Breve relato do autor:
Morris
Langlo West foi um escritor australiano, filho de um caixeiro-viajante e de uma
irlandesa católica. Formou-se em 1937 na Universidade de Melbourne e trabalhou
muitos anos como professor. Passou 12 anos de sua vida em um mosteiro, mas não
chegou a se ordenar padre. Em seus livros, West revela seus interesses no
catolicismo romano, falando inclusive de muitos papas, e revela também um
interesse na política internacional. Escreveu O advogado do diabo, As sandálias
do pescador e mais 25 livros, além de peças de teatro e programas de rádio.
O advogado do diabo foi publicado em 1959 com uma adaptação cinematográfica produzida em
1978. Na trama, durante processo de canonização da Igreja Católica o advogado
do diabo, padre que vai investigar a vida do suposto “santo”, visita uma cidade
na região pobre do sul da Itália e descobre alguns problemas que poderiam
impedir a canonização, mas pondera sobre o bem que poderia fazer para a
comunidade. Por outro lado, sabendo que está prestes a morrer de uma doença
muito grave, o padre enfrenta sérios conflitos pessoais para tomar a sua
decisão.
Passagens:
Agora, estava
sentado, ao sol, num banco de jardim, com o ar pleno de primavera e o futuro
apenas uma breve, vazia perspectiva; a derramar-se na eternidade. Certa vez, em
seus dias de estudante, ouviu um velho missionário pregar acerca da
ressurreição de Lázaro: como Cristo se detivera diante do sepulcro selado e
ordenara que o mesmo fosse aberto, para que o cheiro da podridão se desfizesse
no ar parado e seco do verão; como Lázaro, atendendo ao chamado, saíra para fora,
a tropeçar na mortalha, e ficara de pé, a piscar sob o sol. Que sentira ele
naquele momento, indagara o velho? Que preço havia ele pago por aquela volta ao
mundo dos vivos? Acaso continuou para sempre, depois, estropiado, de modo que
cada rosa lhe cheirasse a podridão e cada jovem dourada lhe parecesse um
esqueleto desengonçado? Ou caminhou cheio de deslumbramento diante da novidade
das coisas o coração terno de piedade e amor pela família humana?
Olhando-os, Blaise
Meredith sentiu-se tocado pela vaga nostalgia de um passado que jamais lhe
pertencera. Que conhecera ele do amor exceto uma definição teológica e uma
culpa sussurrada no confessionário? Que significado tinham os seus conselhos
diante dessa franca, erótica comunhão, que, por disposição divina, era o começo
da vida e a garantia da continuidade da espécie humana? Logo, talvez naquela
mesma noite, aqueles dois corpos jazeriam juntos na pequena morte da qual
surgiria uma nova vida – um novo corpo, uma nova alma. Mas Blaise Meredith
dormiria sozinho, com todos os mistérios do universo reduzido a um silogismo
escolástico dentro do seu crânio. Quem estava certo – ele ou eles? Quem se
aproximava mais da perfeição do desígnio divino? Eugênio Marotta tinha razão.

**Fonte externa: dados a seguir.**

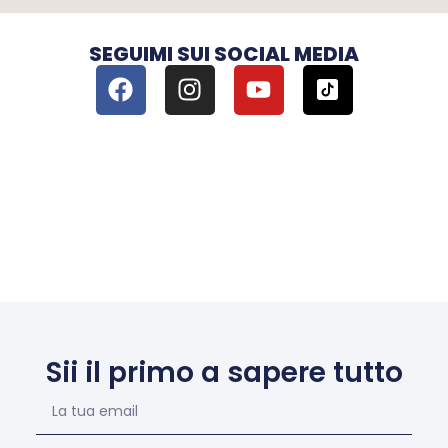
SEGUIMI SUI SOCIAL MEDIA
Sii il primo a sapere tutto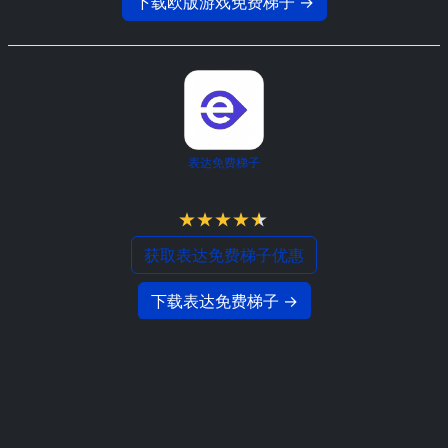
下载欧版游戏免费梯子 →
表达免费梯子
4.5 / 5
获取表达免费梯子优惠
下载表达免费梯子 →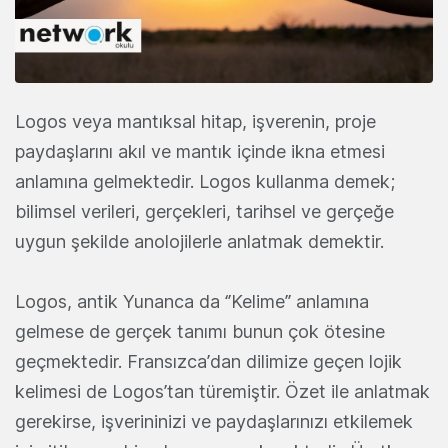
Logos veya mantıksal hitap, işverenin, proje
paydaşlarını akıl ve mantık içinde ikna etmesi
anlamına gelmektedir. Logos kullanma demek;
bilimsel verileri, gerçekleri, tarihsel ve gerçeğe
uygun şekilde anolojilerle anlatmak demektir.
Logos, antik Yunanca da ‘’Kelime’’ anlamına
gelmese de gerçek tanımı bunun çok ötesine
geçmektedir. Fransızca’dan dilimize geçen lojik
kelimesi de Logos’tan türemiştir. Özet ile anlatmak
gerekirse, işverininizi ve paydaşlarınızı etkilemek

Ele se afastara do convívio da família humana. Aquelas duas criaturas
arremetiam para a frente, a fim de renová-la, perpetuá-la.
Meredith sentiu-se
comovido. O cru dilema em que se encontrava o homem era assustador. Pela
primeira vez em sua vida sacerdotal, ele começou a compreender o problema real
do arrependimento, o qual não é o problema do pecado em si, mas as
consequências que proliferam dele, como parasitos numa árvore. A árvore não tem
outro remédio senão continuar a alimentar o parasito, adquirindo beleza dele,
mas, ao mesmo tempo, morrendo lentamente, à falta de um jardineiro
esclarecido...
... – Aceitarei o
“se” – respondeu Meredith, com tranquilo interesse. – Se não existe Deus, então
o universo é um caos sem sentido algum. Vive-se nele tão longa e agradavelmente
quanto se puder, tirando-se o melhor proveito dele. O senhor pode apanhar o seu
Paolo e desfrutá-lo... se a polícia e os costumes sociais permitirem. Nada
tenho a discutir com o senhor. Mas se existe um Deus – e creio que existe –
então...
... Cristo fizera
bispos e um Papa – mas jamais um cardeal. A própria palavra contém mais do que
uma sugestão de ilusão: cardo, gonzo.
Como se eles fossem os gonzos sobre os quais foram colocadas as portas do céu.
Talvez pudessem ser gonzos, mas os gonzos eram metal inútil, a menos que
firmemente gravados na estrutura viva da Igreja, cujas pedras eram os pobres,
os humildes, os ignorantes, os que pecavam e os que amavam, os esquecidos dos
príncipes, mas jamais os esquecidos de Deus.